Understanding enforceSchema()
The enforceSchema option allows users to force Spark to use the provided schema rather than inferring it.
When enforceSchema()
is set to false, all the datatypes are read as StringType, regardless of content.
val dfEnforceSchema = spark.read
.option("enforceSchema", "false")
.option("header", "true")
.csv("csvFiles/students.csv")
dfEnforceSchema.show()
dfEnforceSchema.printSchema()
Output
+----+--------+-----+
|Roll| Name|Marks|
+----+--------+-----+
| 1| Ajay| 55|
| 2|Bharghav| 63|
| 3| Chaitra| 60|
| 4| Kamal| 75|
| 5| Sohaib| 70|
+----+--------+-----+
root
|-- Roll: string (nullable = true)
|-- Name: string (nullable = true)
|-- Marks: string (nullable = true)
If enforceSchema()
is set to true, spark will enforce the defined schema onto the csv file.

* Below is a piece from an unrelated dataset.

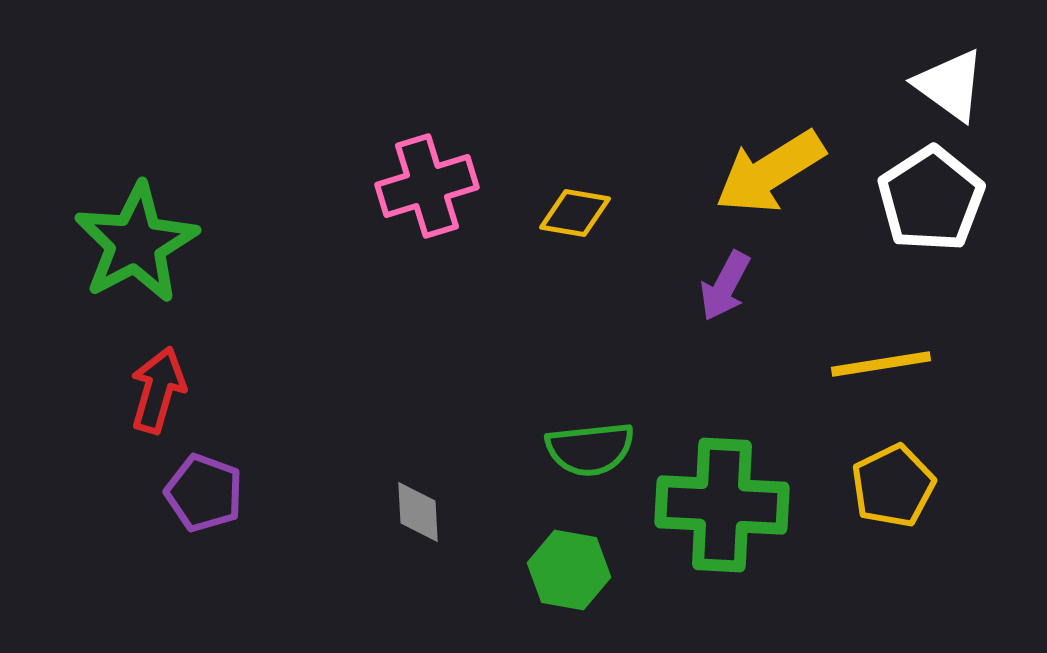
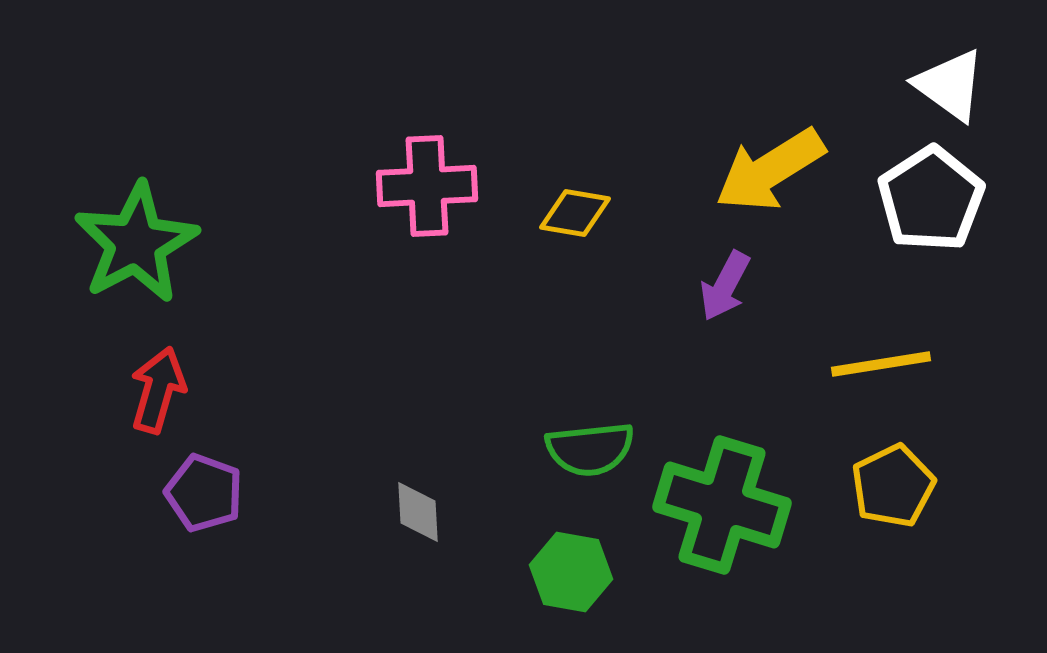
yellow arrow: moved 2 px up
pink cross: rotated 14 degrees clockwise
green cross: rotated 14 degrees clockwise
green hexagon: moved 2 px right, 2 px down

val enfSchema = StructType(Seq(
StructField("Roll", IntegerType, true),
StructField("Name", StringType, true),
StructField("Marks", FloatType, true)
))
val df2 = spark.read
.option("enforceSchema", "true")
.schema(enfSchema)
.option("header", "true")
.csv("csvFiles/students.csv")
df2.show()
df2.printSchema()
Output
+----+--------+-----+
|Roll| Name|Marks|
+----+--------+-----+
| 1| Ajay| 55.0|
| 2|Bharghav| 63.0|
| 3| Chaitra| 60.0|
| 4| Kamal| 75.0|
| 5| Sohaib| 70.0|
+----+--------+-----+
root
|-- Roll: integer (nullable = true)
|-- Name: string (nullable = true)
|-- Marks: float (nullable = true)
Summary
In this article, you learned how to:
-
Use
inferSchema
to let Spark automatically detect column data types. -
Define a custom schema using
StructType
and applied it with.schema()
. -
Use
enforceSchema
to control whether Spark strictly applies the provided schema.
When enforceSchema = false
, all columns are read as StringType
.
When enforceSchema = true
, Spark enforces the specified data types on the CSV.